Sunday, November 28, 2010

Too Many vs. Not Enough

This is a philosophical reflection on the opposing struggles essay authors find themselves in. It is simultaneously a means of procrastinating confronting one of these very same struggles. It's like bottled water; good for you and good for the economy (while simultaneously being the bane of the environment - I am great with analogies).

So you start writing a paper that needs to be a relatively daunting 6'000 words.

After 2 days of work, near completion, you could be in one of two positions.

You could be running a word defecet. Your brilliant argument has run its course through to an infallible and thoroughly supported conclusion and, yet, you are somehow 1'000 words short. Anything else you would be adding would just be verbose nonsense, and you run the risk that your professor will notice that fact. Any other arguments you could think to include would be tacked on and not as thoroughly researched or integrated. And we all know that, no matter what is said to the contrary, if your paper turns out to be sub-par, it had better be sub-par and long, at least suggesting you put an effort in, than look like a half-baked work of sheer sloth.

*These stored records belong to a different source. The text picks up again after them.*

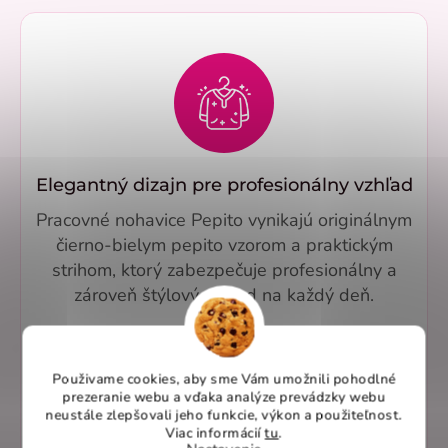
Elegantný dizajn pre profesionálny vzhľad
Pracovné nohavice Pepito vynikajú originálnym
čierno-bielym pepito vzorom a praktickým
strihom, ktorý zabezpečuje profesionálny a
zároveň štýlový vzhľad na každý deň.
Použivame cookies, aby sme Vám umožnili pohodlné
prezeranie webu a vďaka analýze prevádzky webu
neustále zlepšovali jeho funkcie, výkon a použiteľnost
.
Viac informácií
tu
.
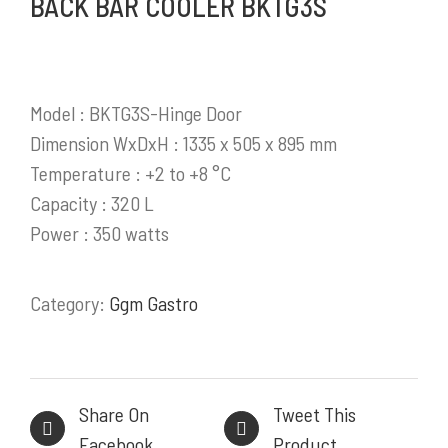
BACK BAR COOLER BKTG3S
Selengkapnya
Model : BKTG3S-Hinge Door
PRODUK / LAYANAN
Dimension WxDxH : 1335 x 505 x 895 mm
Temperature : +2 to +8 °C
Stainless Steel Work Tables
Capacity : 320 L
Cold Storage
Power : 350 watts
Kitchen Equipment
Bakery Equipment
Category:
Ggm Gastro
Instalasi Gas & Ducting
Demo Kitchen & Showroom
Powerful, Heavy Duty Cooking Range
Share On
Tweet This
Facebook
Product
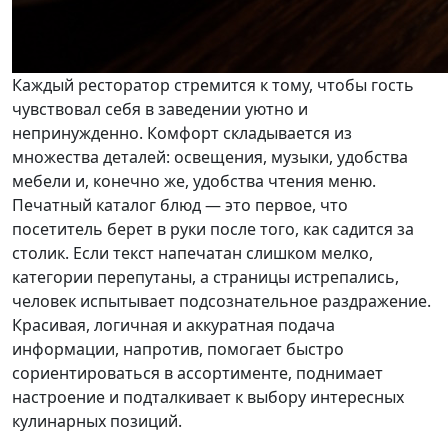
Каждый ресторатор стремится к тому, чтобы гость
чувствовал себя в заведении уютно и
непринужденно. Комфорт складывается из
множества деталей: освещения, музыки, удобства
мебели и, конечно же, удобства чтения меню.
Печатный каталог блюд — это первое, что
посетитель берет в руки после того, как садится за
столик. Если текст напечатан слишком мелко,
категории перепутаны, а страницы истрепались,
человек испытывает подсознательное раздражение.
Красивая, логичная и аккуратная подача
информации, напротив, помогает быстро
сориентироваться в ассортименте, поднимает
настроение и подталкивает к выбору интересных
кулинарных позиций.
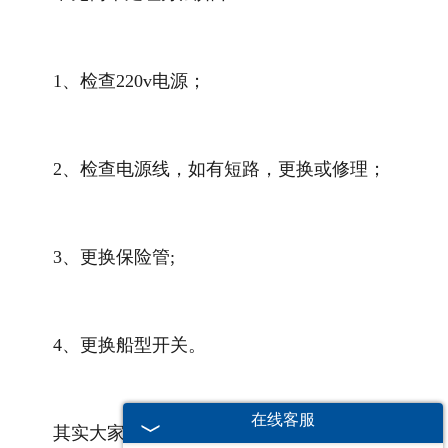
1、检查220v电源；
2、检查电源线，如有短路，更换或修理；
3、更换保险管;
4、更换船型开关。
在线客服
其实大家也可以看出，
广东水泥振动筛
出现无法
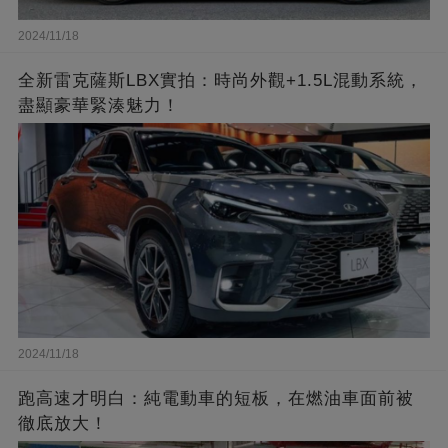
2024/11/18
全新雷克薩斯LBX實拍：時尚外觀+1.5L混動系統，
盡顯豪華緊湊魅力！
2024/11/18
跑高速才明白：純電動車的短板，在燃油車面前被
徹底放大！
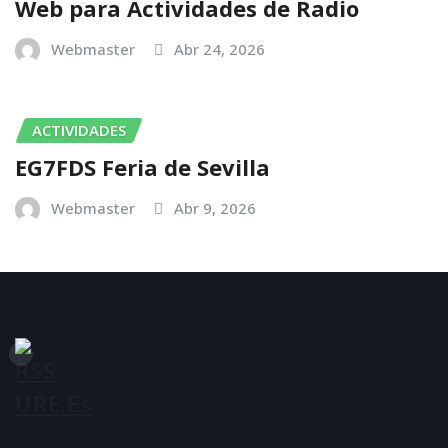
Web para Actividades de Radio
Webmaster
Abr 24, 2026
ACTIVIDADES
EG7FDS Feria de Sevilla
Webmaster
Abr 9, 2026
URE.es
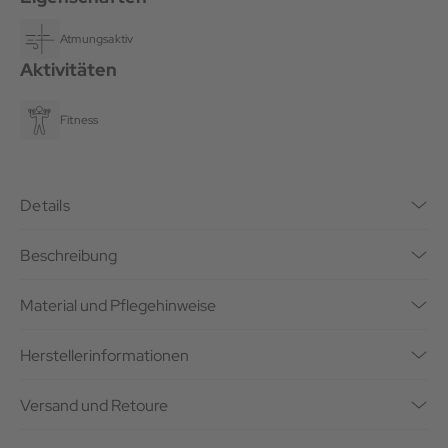
Atmungsaktiv
Aktivitäten
Fitness
Details
Beschreibung
Material und Pflegehinweise
Herstellerinformationen
Versand und Retoure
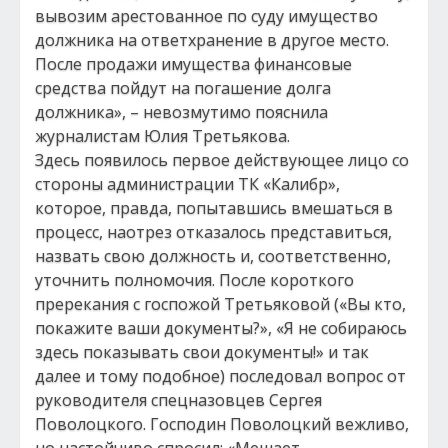
вывозим арестованное по суду имущество
должника на ответхранение в другое место.
После продажи имущества финансовые
средства пойдут на погашение долга
должника», – невозмутимо пояснила
журналистам Юлия Третьякова.
Здесь появилось первое действующее лицо со
стороны администрации ТК «Калибр»,
которое, правда, попытавшись вмешаться в
процесс, наотрез отказалось представиться,
назвать свою должность и, соответственно,
уточнить полномочия. После короткого
пререкания с госпожой Третьяковой («Вы кто,
покажите ваши документы?», «Я не собираюсь
здесь показывать свои документы!» и так
далее и тому подобное) последовал вопрос от
руководителя спецназовцев Сергея
Поволоцкого. Господин Поволоцкий вежливо,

Alternatively, you could have a serious surplus. You have reached the required word count, but you are still a 1'000 words, minimum, away from reaching your conclusion. To reach the word count you had philosophized and researched such a variety of topics, structured the paper to include them in logical progression, and then realize your desire to be thorough and well informed has left you without your kitchen sink. And how will you do your dishes then? Do you abort your as-of-yet unwritten argument, and risk that you paper does not really reach its proper and predicted conclusion?


As a T.A. this semester, I told my students that it was certainly better to have too much than too little. If you have too much, you get to practice your editing skills and can afford to polish and cut arguments/sentences that seem wooden and contrived. It is better than grasping desperately at straws, right?

I think I was full of bullshit.

I have yet to include more than my introductory thoughts on my final argument of my paper, and I am at word count. I just want it to be done. I thought writing 6'000 words would be the hardest thing I would have to deal with. Now I'm looking at a possible 8'000 words. The worry is that I am not sure how strong my existing argument is - it wasn't the one I was most interested in, I just saw it as the most necessary, the one which most obviously needed addressing, and which my knowledge required the most supplementing by fresh research. But I wont be able to do both arguments adequately in my remaining space, even if I do allow myself the customary 10% margin of increase/decrease.

Ok...I guess I just have to write the damn thing, right?

1 comment:

  1. I've never told anyone this before, but Dr. heller made me go see a writing teacher for my thesis because she said in 20 pages "I didn't say anything". Crushed my soul. So now I don't write papers and work to crush other people's souls instead.

    You can do this babe, just look at it like a puzzle - you've probably got all the pieces, now you just have to jump up and down on the damn thing to make it all fit.